WHAT TO DO: Output the whole listing below. Keep it exact.

- - - -

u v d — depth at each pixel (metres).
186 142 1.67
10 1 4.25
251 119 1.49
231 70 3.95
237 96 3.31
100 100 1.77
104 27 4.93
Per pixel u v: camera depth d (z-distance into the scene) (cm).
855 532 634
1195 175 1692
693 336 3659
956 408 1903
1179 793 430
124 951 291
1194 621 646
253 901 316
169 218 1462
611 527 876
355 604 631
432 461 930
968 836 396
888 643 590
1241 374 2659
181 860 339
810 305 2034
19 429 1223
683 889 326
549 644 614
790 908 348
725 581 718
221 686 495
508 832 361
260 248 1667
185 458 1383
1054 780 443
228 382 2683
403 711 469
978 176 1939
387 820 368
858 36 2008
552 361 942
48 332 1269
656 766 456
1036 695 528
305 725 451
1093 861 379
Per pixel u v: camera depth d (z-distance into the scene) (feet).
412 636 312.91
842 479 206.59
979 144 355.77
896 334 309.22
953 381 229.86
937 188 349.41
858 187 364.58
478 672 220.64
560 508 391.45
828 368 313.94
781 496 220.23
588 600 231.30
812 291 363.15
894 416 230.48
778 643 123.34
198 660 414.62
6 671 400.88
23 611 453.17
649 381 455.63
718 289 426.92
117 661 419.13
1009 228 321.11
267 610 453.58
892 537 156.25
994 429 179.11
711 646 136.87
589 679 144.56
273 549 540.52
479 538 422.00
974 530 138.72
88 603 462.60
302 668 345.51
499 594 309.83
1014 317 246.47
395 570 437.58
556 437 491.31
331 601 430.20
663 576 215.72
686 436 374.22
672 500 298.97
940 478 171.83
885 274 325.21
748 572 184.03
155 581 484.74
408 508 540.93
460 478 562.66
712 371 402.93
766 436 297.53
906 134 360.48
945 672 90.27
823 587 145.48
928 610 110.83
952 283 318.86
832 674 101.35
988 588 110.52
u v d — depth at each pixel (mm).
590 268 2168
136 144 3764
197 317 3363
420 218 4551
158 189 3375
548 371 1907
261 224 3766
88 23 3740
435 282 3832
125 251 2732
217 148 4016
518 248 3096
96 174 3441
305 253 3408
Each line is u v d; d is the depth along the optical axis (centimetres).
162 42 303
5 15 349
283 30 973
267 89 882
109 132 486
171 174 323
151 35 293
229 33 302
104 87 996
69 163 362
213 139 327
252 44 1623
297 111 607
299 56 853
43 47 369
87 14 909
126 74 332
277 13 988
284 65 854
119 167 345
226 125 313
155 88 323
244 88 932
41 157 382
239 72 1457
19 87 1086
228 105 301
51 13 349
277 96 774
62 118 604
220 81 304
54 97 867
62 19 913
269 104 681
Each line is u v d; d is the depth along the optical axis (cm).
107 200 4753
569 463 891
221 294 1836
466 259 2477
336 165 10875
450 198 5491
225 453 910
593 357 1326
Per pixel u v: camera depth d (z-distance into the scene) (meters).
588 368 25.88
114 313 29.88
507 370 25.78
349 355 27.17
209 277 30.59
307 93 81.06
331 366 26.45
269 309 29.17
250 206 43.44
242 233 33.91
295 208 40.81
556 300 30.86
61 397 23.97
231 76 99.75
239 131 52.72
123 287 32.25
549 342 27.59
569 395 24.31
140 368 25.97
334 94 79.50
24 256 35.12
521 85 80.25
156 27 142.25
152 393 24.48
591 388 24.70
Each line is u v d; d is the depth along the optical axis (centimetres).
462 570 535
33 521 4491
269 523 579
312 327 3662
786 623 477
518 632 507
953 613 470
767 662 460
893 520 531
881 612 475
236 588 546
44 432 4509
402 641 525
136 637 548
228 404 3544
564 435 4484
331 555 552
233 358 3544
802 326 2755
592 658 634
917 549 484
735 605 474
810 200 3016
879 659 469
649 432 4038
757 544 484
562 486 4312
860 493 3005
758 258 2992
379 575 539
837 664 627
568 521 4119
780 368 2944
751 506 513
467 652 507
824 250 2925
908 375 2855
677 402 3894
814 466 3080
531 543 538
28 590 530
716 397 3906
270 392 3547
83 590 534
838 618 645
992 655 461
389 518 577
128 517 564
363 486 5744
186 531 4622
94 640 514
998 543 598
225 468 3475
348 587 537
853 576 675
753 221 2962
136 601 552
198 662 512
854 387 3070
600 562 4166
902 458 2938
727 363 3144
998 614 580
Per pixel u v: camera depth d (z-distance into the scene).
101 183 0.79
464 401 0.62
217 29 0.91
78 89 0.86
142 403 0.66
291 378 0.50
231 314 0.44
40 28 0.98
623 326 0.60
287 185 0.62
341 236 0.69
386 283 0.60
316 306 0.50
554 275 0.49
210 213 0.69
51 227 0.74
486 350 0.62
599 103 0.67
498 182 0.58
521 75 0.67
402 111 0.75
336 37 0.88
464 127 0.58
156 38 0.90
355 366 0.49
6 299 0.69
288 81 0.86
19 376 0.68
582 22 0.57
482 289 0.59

- - - -

EXPECTED ANSWER:
u v d — depth at each pixel (metres).
186 142 1.67
10 1 4.25
251 119 1.49
231 70 3.95
237 96 3.31
100 100 1.77
104 27 4.93
Per pixel u v: camera depth d (z-distance into the scene) (cm).
855 532 634
1195 175 1692
693 336 3659
956 408 1903
1179 793 430
124 951 291
1194 621 646
253 901 316
169 218 1462
611 527 876
355 604 631
432 461 930
968 836 396
888 643 590
1241 374 2659
181 860 339
810 305 2034
19 429 1223
683 889 326
549 644 614
790 908 348
725 581 718
221 686 495
508 832 361
260 248 1667
185 458 1383
1054 780 443
228 382 2683
403 711 469
978 176 1939
387 820 368
858 36 2008
552 361 942
48 332 1269
656 766 456
1036 695 528
305 725 451
1093 861 379
Per pixel u v: camera depth d (z-distance into the scene) (feet).
412 636 312.91
842 479 206.59
979 144 355.77
896 334 309.22
953 381 229.86
937 188 349.41
858 187 364.58
478 672 220.64
560 508 391.45
828 368 313.94
781 496 220.23
588 600 231.30
812 291 363.15
894 416 230.48
778 643 123.34
198 660 414.62
6 671 400.88
23 611 453.17
649 381 455.63
718 289 426.92
117 661 419.13
1009 228 321.11
267 610 453.58
892 537 156.25
994 429 179.11
711 646 136.87
589 679 144.56
273 549 540.52
479 538 422.00
974 530 138.72
88 603 462.60
302 668 345.51
499 594 309.83
1014 317 246.47
395 570 437.58
556 437 491.31
331 601 430.20
663 576 215.72
686 436 374.22
672 500 298.97
940 478 171.83
885 274 325.21
748 572 184.03
155 581 484.74
408 508 540.93
460 478 562.66
712 371 402.93
766 436 297.53
906 134 360.48
945 672 90.27
823 587 145.48
928 610 110.83
952 283 318.86
832 674 101.35
988 588 110.52
u v d — depth at each pixel (mm).
590 268 2168
136 144 3764
197 317 3363
420 218 4551
158 189 3375
548 371 1907
261 224 3766
88 23 3740
435 282 3832
125 251 2732
217 148 4016
518 248 3096
96 174 3441
305 253 3408
Each line is u v d; d is the depth along the optical axis (centimetres).
162 42 303
5 15 349
283 30 973
267 89 882
109 132 486
171 174 323
151 35 293
229 33 302
104 87 996
69 163 362
213 139 327
252 44 1623
297 111 607
299 56 853
43 47 369
87 14 909
126 74 332
277 13 988
284 65 854
119 167 345
226 125 313
155 88 323
244 88 932
41 157 382
239 72 1457
19 87 1086
228 105 301
51 13 349
277 96 774
62 118 604
220 81 304
54 97 867
62 19 913
269 104 681
Each line is u v d; d is the depth along the optical axis (cm).
107 200 4753
569 463 891
221 294 1836
466 259 2477
336 165 10875
450 198 5491
225 453 910
593 357 1326
Per pixel u v: camera depth d (z-distance into the scene) (meters).
588 368 25.88
114 313 29.88
507 370 25.78
349 355 27.17
209 277 30.59
307 93 81.06
331 366 26.45
269 309 29.17
250 206 43.44
242 233 33.91
295 208 40.81
556 300 30.86
61 397 23.97
231 76 99.75
239 131 52.72
123 287 32.25
549 342 27.59
569 395 24.31
140 368 25.97
334 94 79.50
24 256 35.12
521 85 80.25
156 27 142.25
152 393 24.48
591 388 24.70
Each line is u v d; d is the depth along the optical axis (centimetres).
462 570 535
33 521 4491
269 523 579
312 327 3662
786 623 477
518 632 507
953 613 470
767 662 460
893 520 531
881 612 475
236 588 546
44 432 4509
402 641 525
136 637 548
228 404 3544
564 435 4484
331 555 552
233 358 3544
802 326 2755
592 658 634
917 549 484
735 605 474
810 200 3016
879 659 469
649 432 4038
757 544 484
562 486 4312
860 493 3005
758 258 2992
379 575 539
837 664 627
568 521 4119
780 368 2944
751 506 513
467 652 507
824 250 2925
908 375 2855
677 402 3894
814 466 3080
531 543 538
28 590 530
716 397 3906
270 392 3547
83 590 534
838 618 645
992 655 461
389 518 577
128 517 564
363 486 5744
186 531 4622
94 640 514
998 543 598
225 468 3475
348 587 537
853 576 675
753 221 2962
136 601 552
198 662 512
854 387 3070
600 562 4166
902 458 2938
727 363 3144
998 614 580
Per pixel u v: camera depth d (z-distance into the scene).
101 183 0.79
464 401 0.62
217 29 0.91
78 89 0.86
142 403 0.66
291 378 0.50
231 314 0.44
40 28 0.98
623 326 0.60
287 185 0.62
341 236 0.69
386 283 0.60
316 306 0.50
554 275 0.49
210 213 0.69
51 227 0.74
486 350 0.62
599 103 0.67
498 182 0.58
521 75 0.67
402 111 0.75
336 37 0.88
464 127 0.58
156 38 0.90
355 366 0.49
6 299 0.69
288 81 0.86
19 376 0.68
582 22 0.57
482 289 0.59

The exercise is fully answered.